If you sit on the floor (and I do mean the floor, not your bed), with your legs flat against the floor and your knees together, you’re likely already used to sitting like this with no issue. Try to lean forward to touch your toes, though. If that’s easy for you, try to touch past your toes, with your chin touching your chest. Then, instead of flattening your back, round it out. If you’re especially flexible, you might not’ve felt much difference between each step I described. If not, however, at some point in there you felt a bit of discomfort.
That’s your flexibility—or, rather, your lack thereof—at play.
The ability to reach behind your head and scratch your back, with your elbow pointing directly above your head instead of outward diagonally away from your body? That’s flexibility. Splits? Flexibility. That’s your muscles and the connective tissue attached to it working together to hold a position even while it’s being pushed to its limit. It also teaches your body, specifically your nervous system which controls all of your movement consciously and subconsciously, that even though a certain movement feels like unchartered territory, it is still safe to perform the movement and avoid injury.
Not to mention, flexibility training is a major stress reducer.

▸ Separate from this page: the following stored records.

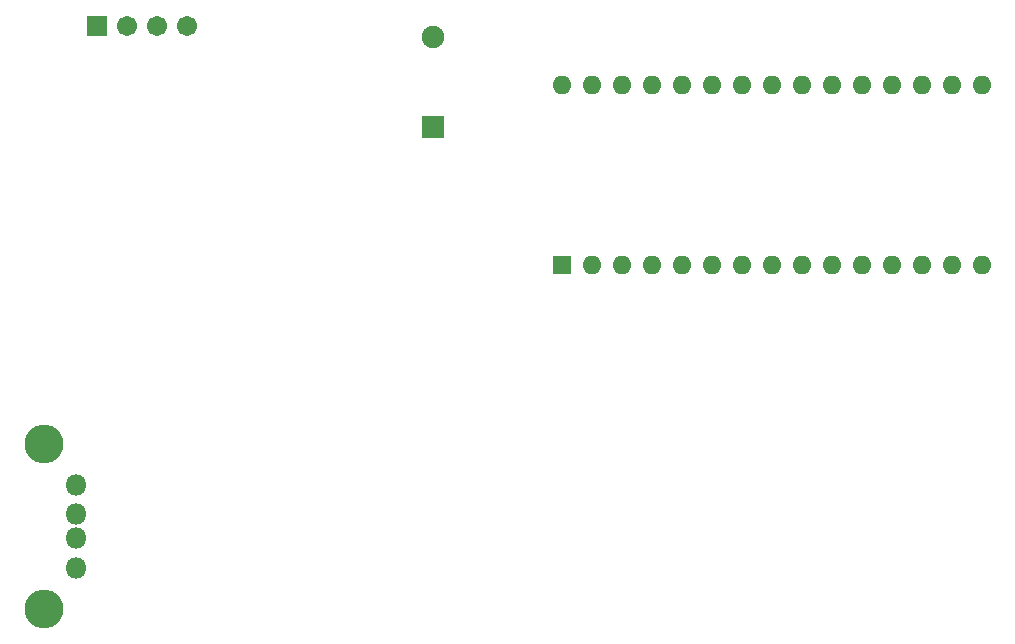
<source format=gbr>
%TF.GenerationSoftware,KiCad,Pcbnew,9.0.3*%
%TF.CreationDate,2025-12-01T11:28:20+09:00*%
%TF.ProjectId,SpeedJeck,53706565-644a-4656-936b-2e6b69636164,1*%
%TF.SameCoordinates,Original*%
%TF.FileFunction,Soldermask,Bot*%
%TF.FilePolarity,Negative*%
%FSLAX46Y46*%
G04 Gerber Fmt 4.6, Leading zero omitted, Abs format (unit mm)*
G04 Created by KiCad (PCBNEW 9.0.3) date 2025-12-01 11:28:20*
%MOMM*%
%LPD*%
G01*
G04 APERTURE LIST*
G04 Aperture macros list*
%AMRoundRect*
0 Rectangle with rounded corners*
0 $1 Rounding radius*
0 $2 $3 $4 $5 $6 $7 $8 $9 X,Y pos of 4 corners*
0 Add a 4 corners polygon primitive as box body*
4,1,4,$2,$3,$4,$5,$6,$7,$8,$9,$2,$3,0*
0 Add four circle primitives for the rounded corners*
1,1,$1+$1,$2,$3*
1,1,$1+$1,$4,$5*
1,1,$1+$1,$6,$7*
1,1,$1+$1,$8,$9*
0 Add four rect primitives between the rounded corners*
20,1,$1+$1,$2,$3,$4,$5,0*
20,1,$1+$1,$4,$5,$6,$7,0*
20,1,$1+$1,$6,$7,$8,$9,0*
20,1,$1+$1,$8,$9,$2,$3,0*%
G04 Aperture macros list end*
%ADD10RoundRect,0.102000X-0.754000X-0.754000X0.754000X-0.754000X0.754000X0.754000X-0.754000X0.754000X0*%
%ADD11C,1.712000*%
%ADD12R,1.600000X1.600000*%
%ADD13O,1.600000X1.600000*%
%ADD14O,1.801600X1.801600*%
%ADD15O,3.301600X3.301600*%
%ADD16O,1.901600X1.901600*%
%ADD17RoundRect,0.050800X-0.900000X0.900000X-0.900000X-0.900000X0.900000X-0.900000X0.900000X0.900000X0*%
G04 APERTURE END LIST*
D10*
%TO.C,U2*%
X120190000Y-43450000D03*
D11*
X122730000Y-43450000D03*
X125270000Y-43450000D03*
X127810000Y-43450000D03*
%TD*%
D12*
%TO.C,A1*%
X159512000Y-63754000D03*
D13*
X162052000Y-63754000D03*
X164592000Y-63754000D03*
X167132000Y-63754000D03*
X169672000Y-63754000D03*
X172212000Y-63754000D03*
X174752000Y-63754000D03*
X177292000Y-63754000D03*
X179832000Y-63754000D03*
X182372000Y-63754000D03*
X184912000Y-63754000D03*
X187452000Y-63754000D03*
X189992000Y-63754000D03*
X192532000Y-63754000D03*
X195072000Y-63754000D03*
X195072000Y-48514000D03*
X192532000Y-48514000D03*
X189992000Y-48514000D03*
X187452000Y-48514000D03*
X184912000Y-48514000D03*
X182372000Y-48514000D03*
X179832000Y-48514000D03*
X177292000Y-48514000D03*
X174752000Y-48514000D03*
X172212000Y-48514000D03*
X169672000Y-48514000D03*
X167132000Y-48514000D03*
X164592000Y-48514000D03*
X162052000Y-48514000D03*
X159512000Y-48514000D03*
%TD*%
D14*
%TO.C,USB*%
X118407600Y-82331600D03*
X118407600Y-84833500D03*
X118407600Y-86832400D03*
X118407600Y-89331800D03*
D15*
X115636400Y-92852200D03*
X115636400Y-78851800D03*
%TD*%
D16*
%TO.C,BZ1*%
X148600000Y-44400000D03*
D17*
X148600000Y-52000000D03*
%TD*%
M02*

</source>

It wrings out your muscles, helping to release any tension and stress that might’ve been building up, and leaves you feeling relieved and relaxed afterwards. Dedicated flexibility training is a few moments out of your day dedicated to you and only you, giving your mind a reprieve from the daily onslaught of stressors. And, as a recovering emotional eater, I cannot tell you enough how much flexibility training helped me with putting an end to my habit. If the accumulation of anxiety was a trigger for me to spend my evening binge eating, then flexibility training helped me wring all of that right out, helping me to avoid ever needing to overindulge in the first place.
Flexibility is, in a nutshell, your body’s ability to safely and securely perform any given range of motion. Flexibility is a quality of life issue, because those who age without thinking much about “range of motion” find themselves approaching their 60s spending more time laying down than walking or sitting, and find even those basic movements to be difficult and even painful.
What’s more, but flexibility and strength training go hand in hand. Strength training ensures your muscles can support the rest of your body through a given motion, while flexibility training teaches your body that the motion is safe to perform without injury. Teaching your body that you’re strong enough to support you performing a given movement requires actually being strong enough. And developing that strength means that you have to perform the movement regularly, and frequently showing your body that it is safe to push those limits.
In this series, I hope to go in-depth and try to simplify movement, range, and strength for the everyday sister out there, with the goal of spreading the word that quality of life training is just as important as exceptional training like marathons or tough mudder type events. You can enjoy them all, but you can’t perform at your best in any of them without strength and flexibility… and that’s a fact.
2 comments
Have you seen this..
http://nypost.com/2016/08/08/this-85-year-old-proves-yoga-can-keep-you-young/
No, but I’m not surprised by it, not even a little bit. Flexibility helps prevent soooo many of the conditions that negatively impact us in our, ahem, younger years, and can protect the most important part of movement—joint health—at a time when it truly counts.
So many of our folks hurt themselves with completely preventable injuries… truly, keeping tabs on flexibility today is a coin in the jar for better health tomorrow. You don’t think about how much you have until you truly need it.